| Instructions for the task |
The following data has a line with "focal_35mm: 84" and a line with "focal_mm: 35". Write out exactly those lines and all the lines between them.

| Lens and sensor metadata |
◇ ◇ ◇ ◇ ◇

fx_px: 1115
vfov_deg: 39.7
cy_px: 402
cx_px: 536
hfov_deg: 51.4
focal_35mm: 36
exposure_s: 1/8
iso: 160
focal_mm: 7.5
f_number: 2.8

◇ ◇ ◇ ◇ ◇

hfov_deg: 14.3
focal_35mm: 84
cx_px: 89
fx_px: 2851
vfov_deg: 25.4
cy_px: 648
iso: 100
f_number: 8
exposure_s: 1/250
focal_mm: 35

◇ ◇ ◇ ◇ ◇

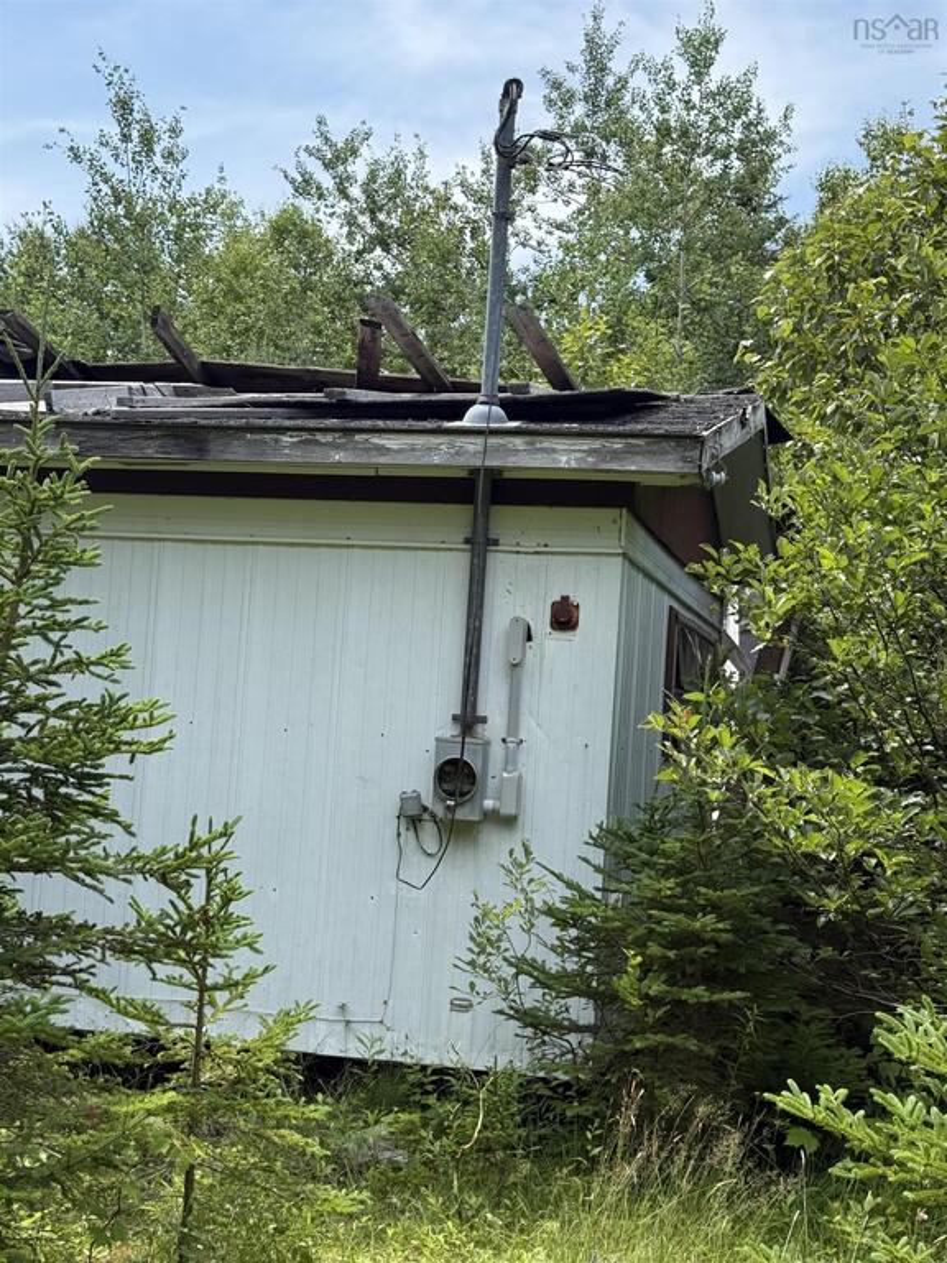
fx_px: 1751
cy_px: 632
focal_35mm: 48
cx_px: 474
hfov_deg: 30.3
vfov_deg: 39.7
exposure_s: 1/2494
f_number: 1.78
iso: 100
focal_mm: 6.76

◇ ◇ ◇ ◇ ◇

| Exercise result |
focal_35mm: 84
cx_px: 89
fx_px: 2851
vfov_deg: 25.4
cy_px: 648
iso: 100
f_number: 8
exposure_s: 1/250
focal_mm: 35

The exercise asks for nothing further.